会社の事業目的と登記について

投稿日: 2022-06-29

はじめに

今回は、会社の(事業)目的と登記についてお話します。
まず、「目的」とは、会社の事業目的・事業内容のことです。
会社を設立する際には、定款に「目的」を定めて登記する必要があります。
取引先等の第三者から見て会社がどのような事業を行うのか判断するためです。また、会社の設立後に新たに事業を行う場合もあります。
そのような場合、会社の目的に新たな事業内容を追加する変更が必要となります。

目的変更の手続きの流れ

ここでは、株式会社の設立後の目的変更手続きについてご説明します。
まず、会社の定款に記載されている目的の内容を変更する決定が必要です。
具体的には、株主総会を開催して、定款変更決議を行います。
その後に、以下の書類を添えて管轄法務局へ目的変更登記を申請します。

  • 株主総会議事録(定款変更決議(目的変更決議)に関するもの)
  • 株主リスト(株主構成を記載した書面)
  • (司法書士へ委任する場合)委任状

目的を定めるにあたって考慮すべき要素

次に、会社の目的を具体的に定めるにあたって考慮すべき点について、ご説明します。

具体性

会社が目的をどの程度具体的に定めるかは、会社が自ら判断すべき事項とされています。
そのため、目的の具体性については、法務局(登記官)による審査の対象とはなりません
とはいえ、あまりに抽象的な表現では、第三者にとって不親切なものになってしまいます。

明確性

前述した「具体性」に近い概念ですが、「明確性」も目的を定めるにあたり重要な要件です。
登記実務上は、「語句の意義が明瞭であり一般人において理解可能なこと」と定義されます。
事業内容によっては、特殊な専門用語・外来語・新しい業種を示す語句等を使用せざるを得ないこともあります。
そのような場合は、国語辞典や現代用語辞典(広辞苑等)に語句の説明があるかどうかをもとに判断がされます。

なお、法令に用いられている語句は、一般的に明確性を有すると考えられています。

適法性

強行法規や公序良俗に反する事業を目的に記載することは認められません

  1. 行政庁から許認可を受ける前に許認可事業を目的に記載することの可否
    一般的に、許認可を受ける前に許認可事業を目的に記載することも認められています。
    ただし、資本金の額等が要件とされる許認可(銀行業等)については、取扱いが異なります。
    (登記申請時点で許認可の要件を満たさないことが明らかであれば、受理されません。

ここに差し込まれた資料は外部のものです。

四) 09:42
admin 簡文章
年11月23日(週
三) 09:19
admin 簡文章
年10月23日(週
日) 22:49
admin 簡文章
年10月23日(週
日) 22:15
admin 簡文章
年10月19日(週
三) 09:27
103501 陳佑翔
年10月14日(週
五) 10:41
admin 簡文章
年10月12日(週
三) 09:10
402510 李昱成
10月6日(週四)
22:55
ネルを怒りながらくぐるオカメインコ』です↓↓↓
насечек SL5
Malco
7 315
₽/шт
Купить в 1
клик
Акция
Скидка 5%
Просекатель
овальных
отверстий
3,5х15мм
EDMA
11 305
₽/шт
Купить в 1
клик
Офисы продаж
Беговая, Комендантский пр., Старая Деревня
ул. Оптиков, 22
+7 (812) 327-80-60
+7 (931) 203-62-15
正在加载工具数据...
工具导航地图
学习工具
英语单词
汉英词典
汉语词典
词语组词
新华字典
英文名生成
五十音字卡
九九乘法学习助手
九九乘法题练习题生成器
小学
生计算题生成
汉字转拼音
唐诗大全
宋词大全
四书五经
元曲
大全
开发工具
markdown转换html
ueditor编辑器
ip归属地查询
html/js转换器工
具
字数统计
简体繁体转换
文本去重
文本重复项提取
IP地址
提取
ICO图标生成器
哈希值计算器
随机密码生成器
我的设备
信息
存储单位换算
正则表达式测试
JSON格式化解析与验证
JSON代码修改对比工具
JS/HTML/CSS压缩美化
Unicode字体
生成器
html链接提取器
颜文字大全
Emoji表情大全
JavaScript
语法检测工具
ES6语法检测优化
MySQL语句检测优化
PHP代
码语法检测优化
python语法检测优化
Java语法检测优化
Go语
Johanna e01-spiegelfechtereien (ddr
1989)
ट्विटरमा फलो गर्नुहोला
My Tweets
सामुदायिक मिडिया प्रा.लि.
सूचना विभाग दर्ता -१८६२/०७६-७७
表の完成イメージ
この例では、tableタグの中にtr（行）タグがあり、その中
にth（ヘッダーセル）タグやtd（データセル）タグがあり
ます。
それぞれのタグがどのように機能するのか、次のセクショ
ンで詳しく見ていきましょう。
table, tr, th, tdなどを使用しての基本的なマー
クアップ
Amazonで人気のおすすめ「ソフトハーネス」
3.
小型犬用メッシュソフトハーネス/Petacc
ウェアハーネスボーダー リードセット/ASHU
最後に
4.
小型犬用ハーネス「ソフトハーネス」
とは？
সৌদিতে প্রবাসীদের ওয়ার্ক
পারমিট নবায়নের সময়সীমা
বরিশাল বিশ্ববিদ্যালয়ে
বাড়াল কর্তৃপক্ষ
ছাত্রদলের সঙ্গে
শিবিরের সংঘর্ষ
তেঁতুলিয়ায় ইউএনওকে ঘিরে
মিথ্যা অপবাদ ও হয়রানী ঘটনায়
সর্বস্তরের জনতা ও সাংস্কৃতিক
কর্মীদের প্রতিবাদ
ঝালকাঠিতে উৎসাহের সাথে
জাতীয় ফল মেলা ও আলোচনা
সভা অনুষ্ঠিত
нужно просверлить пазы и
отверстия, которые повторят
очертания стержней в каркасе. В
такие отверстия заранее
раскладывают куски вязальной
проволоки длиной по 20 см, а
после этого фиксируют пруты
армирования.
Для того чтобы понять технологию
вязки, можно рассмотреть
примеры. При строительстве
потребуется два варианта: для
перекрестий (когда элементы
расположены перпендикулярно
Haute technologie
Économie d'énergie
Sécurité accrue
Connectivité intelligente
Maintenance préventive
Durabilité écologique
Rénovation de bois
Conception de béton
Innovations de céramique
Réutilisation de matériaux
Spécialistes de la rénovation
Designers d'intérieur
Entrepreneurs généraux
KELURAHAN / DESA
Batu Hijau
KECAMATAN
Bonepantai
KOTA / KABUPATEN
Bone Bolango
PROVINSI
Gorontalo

)
  2. 資格者の行うべき事業を会社の目的に記載することの可否
    法令上、弁護士・司法書士等の資格者に限って行うことができる事業があります。
    資格者以外の者がこれらの事業を会社の目的に記載することは認められていません。
    例えば、司法書士業務を内容とする目的を会社の目的とすることはできません。
  3. その他
    前述したもののほか、許認可の種類資格の種別によって特殊な取扱いがされるケースもあります。
    また、新たな法規制が及ぶ分野の目的については、個別に判断されている例が多いようです。

営利性

株式会社は、性質上、営利を目的とした事業活動を行うことが前提とされています。

そのため、「政治献金」というような、会社において利益を取得する可能性が全くない事業を目的に記載することは一般的に認められていません

親会社・子会社の目的の記載

会社が発起人となる会社設立については、子会社設立の発起行為が明らかに親会社の目的の範囲外のものと認められない限り受理されます。
ただし、実務上は、親会社・子会社の目的の記載を合わせる例が多いです。

また、100%出資の子会社を有する親会社の目的において、以下のような記載も認められます。

「○○業を営む会社の株式を所有することにより、当該会社の事業活動を支配・管理すること」

子会社を設立する際には、親会社・子会社の目的の記載にも配慮しましょう。

実際に事業を行わない事業を目的に記載すること

会社が実際にどのような事業を行うのかという点について、法務局では審査しません。
そのため、実際に行わない事業を目的に記載することも可能とされています

もし、設立当初にA事業のみを行う予定であれば、A事業のみを目的に記載すれば足ります。
一方で、近い将来、B事業やC事業を行う予定があれば、設立の段階からB事業やC事業を目的に記載しておくことも考えられます。

終わりに

会社の「目的」は、会社がどのような事業を行うのか重要な判断基準となります。
会社と取引をする第三者会社へ出資・融資を行う第三者にとって、会社の目的は非常に重要なものです。
定款上の目的が自社の事業実態に沿ったものかどうか、今一度見直しをしてみましょう。